Not to put too fine a point on it, but we are not your customers. McNeel is your customer. In fact I doubt that John could be thought of as your customer. He is just a user who happens to work for McNeel. None of us have much interest in what is going on behind the scenes at McNeel’s tool manufacturer and don’t want to monitor it. We want it to just work, which discourse has been doing for us for quite a while.
We thought we had seen the height of arrogance and hubris with Apple, Microsoft, Google and the social media companies, but you can sure join the list now. What a strange idea of customer service you must have: bend over because here comes the customer service.
I think most of us believe that you provide a tool to McNeel which they use to provide our support. You surely must have a point of contact with McNeel. Do you coordinate this stuff with them or just toss it over the wall and see what happens? I guess you found out.

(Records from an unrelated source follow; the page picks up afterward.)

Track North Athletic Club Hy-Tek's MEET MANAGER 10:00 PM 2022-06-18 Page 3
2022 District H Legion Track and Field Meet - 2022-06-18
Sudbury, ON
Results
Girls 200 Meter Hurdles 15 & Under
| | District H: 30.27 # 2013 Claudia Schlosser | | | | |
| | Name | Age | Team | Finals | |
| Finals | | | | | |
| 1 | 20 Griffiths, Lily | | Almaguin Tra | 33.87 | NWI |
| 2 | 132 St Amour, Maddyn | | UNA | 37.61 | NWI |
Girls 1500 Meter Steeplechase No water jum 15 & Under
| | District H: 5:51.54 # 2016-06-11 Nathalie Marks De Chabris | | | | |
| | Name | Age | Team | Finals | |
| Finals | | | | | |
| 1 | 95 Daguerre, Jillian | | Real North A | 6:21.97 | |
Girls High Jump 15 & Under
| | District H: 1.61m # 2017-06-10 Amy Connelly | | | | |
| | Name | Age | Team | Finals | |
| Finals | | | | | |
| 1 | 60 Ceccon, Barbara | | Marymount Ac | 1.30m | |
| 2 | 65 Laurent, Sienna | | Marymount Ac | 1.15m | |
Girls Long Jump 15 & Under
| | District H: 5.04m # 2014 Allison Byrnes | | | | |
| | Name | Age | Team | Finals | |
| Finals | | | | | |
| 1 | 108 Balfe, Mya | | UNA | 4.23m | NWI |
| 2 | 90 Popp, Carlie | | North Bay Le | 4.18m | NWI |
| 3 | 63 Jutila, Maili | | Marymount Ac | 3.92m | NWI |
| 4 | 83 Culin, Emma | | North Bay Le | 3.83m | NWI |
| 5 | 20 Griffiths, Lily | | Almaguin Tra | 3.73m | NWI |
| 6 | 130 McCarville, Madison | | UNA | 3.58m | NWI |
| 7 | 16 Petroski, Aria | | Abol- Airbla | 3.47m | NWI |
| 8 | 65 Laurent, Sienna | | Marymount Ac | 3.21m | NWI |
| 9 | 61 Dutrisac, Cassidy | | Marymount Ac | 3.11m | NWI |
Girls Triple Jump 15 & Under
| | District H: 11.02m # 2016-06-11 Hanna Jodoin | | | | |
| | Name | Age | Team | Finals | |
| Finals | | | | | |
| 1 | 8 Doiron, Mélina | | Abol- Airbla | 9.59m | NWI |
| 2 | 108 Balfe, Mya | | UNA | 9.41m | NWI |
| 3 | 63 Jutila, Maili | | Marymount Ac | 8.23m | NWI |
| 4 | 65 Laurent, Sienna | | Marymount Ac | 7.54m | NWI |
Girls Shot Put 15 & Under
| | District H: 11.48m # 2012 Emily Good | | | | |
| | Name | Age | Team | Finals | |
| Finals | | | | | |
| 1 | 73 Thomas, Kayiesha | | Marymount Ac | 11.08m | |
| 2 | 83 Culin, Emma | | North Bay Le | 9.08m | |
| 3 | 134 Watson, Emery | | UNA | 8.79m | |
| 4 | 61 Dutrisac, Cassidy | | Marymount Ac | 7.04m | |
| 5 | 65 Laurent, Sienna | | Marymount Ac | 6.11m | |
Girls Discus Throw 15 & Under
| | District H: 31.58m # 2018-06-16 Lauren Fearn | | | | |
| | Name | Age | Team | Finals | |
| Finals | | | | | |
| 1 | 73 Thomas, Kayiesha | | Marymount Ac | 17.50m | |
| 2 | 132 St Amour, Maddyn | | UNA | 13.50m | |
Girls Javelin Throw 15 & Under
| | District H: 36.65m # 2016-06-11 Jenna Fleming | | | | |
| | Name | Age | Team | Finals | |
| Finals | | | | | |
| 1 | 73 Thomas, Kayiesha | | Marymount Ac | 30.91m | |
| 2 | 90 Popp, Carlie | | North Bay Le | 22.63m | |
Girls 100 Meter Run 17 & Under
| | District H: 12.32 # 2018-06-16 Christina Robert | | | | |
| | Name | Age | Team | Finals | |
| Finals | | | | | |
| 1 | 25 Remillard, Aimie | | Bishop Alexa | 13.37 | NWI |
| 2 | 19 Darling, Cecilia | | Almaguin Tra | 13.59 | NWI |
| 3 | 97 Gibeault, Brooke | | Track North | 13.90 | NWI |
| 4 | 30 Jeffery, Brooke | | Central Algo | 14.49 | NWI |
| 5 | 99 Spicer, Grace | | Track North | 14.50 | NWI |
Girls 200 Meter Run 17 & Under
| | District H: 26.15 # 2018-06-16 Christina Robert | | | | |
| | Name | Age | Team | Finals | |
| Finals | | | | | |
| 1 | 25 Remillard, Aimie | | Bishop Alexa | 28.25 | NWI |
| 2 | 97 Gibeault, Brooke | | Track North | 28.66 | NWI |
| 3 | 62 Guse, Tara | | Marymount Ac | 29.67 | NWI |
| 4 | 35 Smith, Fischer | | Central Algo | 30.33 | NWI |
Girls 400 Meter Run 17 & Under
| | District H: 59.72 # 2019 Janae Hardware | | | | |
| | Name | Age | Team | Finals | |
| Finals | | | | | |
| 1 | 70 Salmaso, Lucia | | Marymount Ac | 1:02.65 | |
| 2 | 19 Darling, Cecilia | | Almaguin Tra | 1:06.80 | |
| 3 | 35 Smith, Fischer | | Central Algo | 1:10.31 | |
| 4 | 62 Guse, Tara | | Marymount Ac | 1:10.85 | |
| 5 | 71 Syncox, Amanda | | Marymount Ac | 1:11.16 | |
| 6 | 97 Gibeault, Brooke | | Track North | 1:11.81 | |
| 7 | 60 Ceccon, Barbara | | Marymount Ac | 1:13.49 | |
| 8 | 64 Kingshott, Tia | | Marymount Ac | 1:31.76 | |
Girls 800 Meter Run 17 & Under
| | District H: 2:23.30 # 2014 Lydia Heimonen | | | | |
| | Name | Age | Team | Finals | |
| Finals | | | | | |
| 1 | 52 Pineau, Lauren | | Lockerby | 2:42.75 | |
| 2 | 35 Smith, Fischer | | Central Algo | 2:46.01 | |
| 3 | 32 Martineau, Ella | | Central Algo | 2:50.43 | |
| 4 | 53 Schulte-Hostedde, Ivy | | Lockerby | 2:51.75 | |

In my opinion I don’t believe there was ever any benefit to the garish color block appearance of the category label, but it’s location was perfect. It would work pretty well if it just had the same font size as the topic title but used the category color as the font color. Ever since the beginning of computer listings the holy grail of presentation has been a single line per data item if at all possible. Going to two lines for some frivolous reason like you have done with this current mod is just plain unnecessary and lacks style and class. It also wastes vertical screen space. It’s a high priority design point to be able to comprehend as many data items as possible on the screen without scrolling.
I sure hope what we see today isn’t your last, best effort at trying to improve discourse.
I also hope you make a much more concerted effort to involve your customers and their customers in any proposed changes like the best customer oriented companies instead of trying to emulate the worst “my way or the highway” companies. Your product is something we use daily. I think we are the best judges of what’s good and what’s bad.